> [Recorded information]
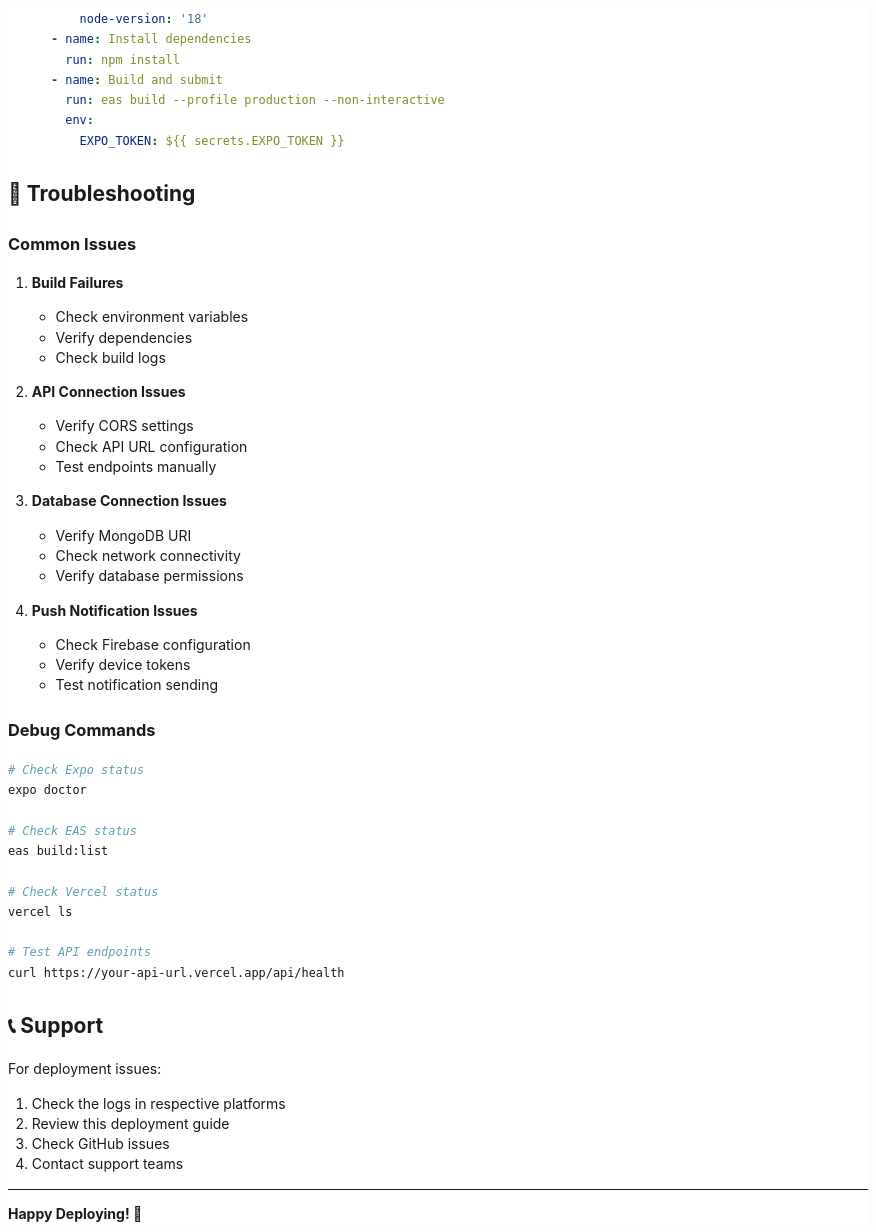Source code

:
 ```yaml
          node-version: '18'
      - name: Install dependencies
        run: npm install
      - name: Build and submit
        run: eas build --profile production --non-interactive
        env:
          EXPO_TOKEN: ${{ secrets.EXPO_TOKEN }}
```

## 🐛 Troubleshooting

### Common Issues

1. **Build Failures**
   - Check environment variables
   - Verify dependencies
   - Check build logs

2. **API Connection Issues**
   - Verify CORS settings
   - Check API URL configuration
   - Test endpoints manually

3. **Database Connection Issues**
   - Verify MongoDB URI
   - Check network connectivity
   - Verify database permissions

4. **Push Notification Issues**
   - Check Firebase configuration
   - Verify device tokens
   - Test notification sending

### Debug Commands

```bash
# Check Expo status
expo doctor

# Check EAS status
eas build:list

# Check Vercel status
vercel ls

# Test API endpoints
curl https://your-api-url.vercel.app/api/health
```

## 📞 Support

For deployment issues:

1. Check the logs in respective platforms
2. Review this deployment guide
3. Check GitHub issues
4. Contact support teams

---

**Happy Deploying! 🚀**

> [Work task] Could you return the whole listing exactly, with every picture removed?

> [Your response]
Source code

:
 ```yaml
          node-version: '18'
      - name: Install dependencies
        run: npm install
      - name: Build and submit
        run: eas build --profile production --non-interactive
        env:
          EXPO_TOKEN: ${{ secrets.EXPO_TOKEN }}
```

## 🐛 Troubleshooting

### Common Issues

1. **Build Failures**
   - Check environment variables
   - Verify dependencies
   - Check build logs

2. **API Connection Issues**
   - Verify CORS settings
   - Check API URL configuration
   - Test endpoints manually

3. **Database Connection Issues**
   - Verify MongoDB URI
   - Check network connectivity
   - Verify database permissions

4. **Push Notification Issues**
   - Check Firebase configuration
   - Verify device tokens
   - Test notification sending

### Debug Commands

```bash
# Check Expo status
expo doctor

# Check EAS status
eas build:list

# Check Vercel status
vercel ls

# Test API endpoints
curl https://your-api-url.vercel.app/api/health
```

## 📞 Support

For deployment issues:

1. Check the logs in respective platforms
2. Review this deployment guide
3. Check GitHub issues
4. Contact support teams

---

**Happy Deploying! 🚀**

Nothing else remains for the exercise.